▶ **Exercise directions**
Here is a listing. Write it all out again exactly, but not its pictures.

▶ **Data shown**
----

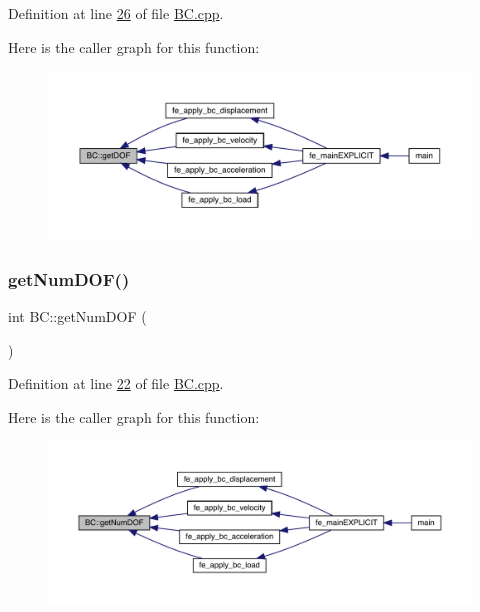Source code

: Definition at line \hyperlink{_b_c_8cpp_source_l00026}{26} of file \hyperlink{_b_c_8cpp_source}{B\+C.\+cpp}.

Here is the caller graph for this function\+:\nopagebreak
\begin{figure}[H]
\begin{center}
\leavevmode
\includegraphics[width=350pt]{class_b_c_a0bc8eb90956a082ada5e4daa5e32c9fc_icgraph}
\end{center}
\end{figure}
\mbox{\label{class_b_c_a6e42c3db5c67435bf2616768959866e9}} 
\subsubsection{\texorpdfstring{get\+Num\+D\+O\+F()}{getNumDOF()}}
{\footnotesize\ttfamily int B\+C\+::get\+Num\+D\+OF (\begin{DoxyParamCaption}{ }\end{DoxyParamCaption})}



Definition at line \hyperlink{_b_c_8cpp_source_l00022}{22} of file \hyperlink{_b_c_8cpp_source}{B\+C.\+cpp}.

Here is the caller graph for this function\+:\nopagebreak
\begin{figure}[H]
\begin{center}
\leavevmode
\includegraphics[width=350pt]{class_b_c_a6e42c3db5c67435bf2616768959866e9_icgraph}
\end{center}
\end{figure}
\mbox{\label{class_b_c_a3590d0a29a9261d99f21ee75340e5722}}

----

▶ **Exercise solution**
Source code

: Definition at line \hyperlink{_b_c_8cpp_source_l00026}{26} of file \hyperlink{_b_c_8cpp_source}{B\+C.\+cpp}.

Here is the caller graph for this function\+:\nopagebreak
\begin{figure}[H]
\begin{center}
\leavevmode
\includegraphics[width=350pt]{class_b_c_a0bc8eb90956a082ada5e4daa5e32c9fc_icgraph}
\end{center}
\end{figure}
\mbox{\label{class_b_c_a6e42c3db5c67435bf2616768959866e9}} 
\subsubsection{\texorpdfstring{get\+Num\+D\+O\+F()}{getNumDOF()}}
{\footnotesize\ttfamily int B\+C\+::get\+Num\+D\+OF (\begin{DoxyParamCaption}{ }\end{DoxyParamCaption})}



Definition at line \hyperlink{_b_c_8cpp_source_l00022}{22} of file \hyperlink{_b_c_8cpp_source}{B\+C.\+cpp}.

Here is the caller graph for this function\+:\nopagebreak
\begin{figure}[H]
\begin{center}
\leavevmode
\includegraphics[width=350pt]{class_b_c_a6e42c3db5c67435bf2616768959866e9_icgraph}
\end{center}
\end{figure}
\mbox{\label{class_b_c_a3590d0a29a9261d99f21ee75340e5722}}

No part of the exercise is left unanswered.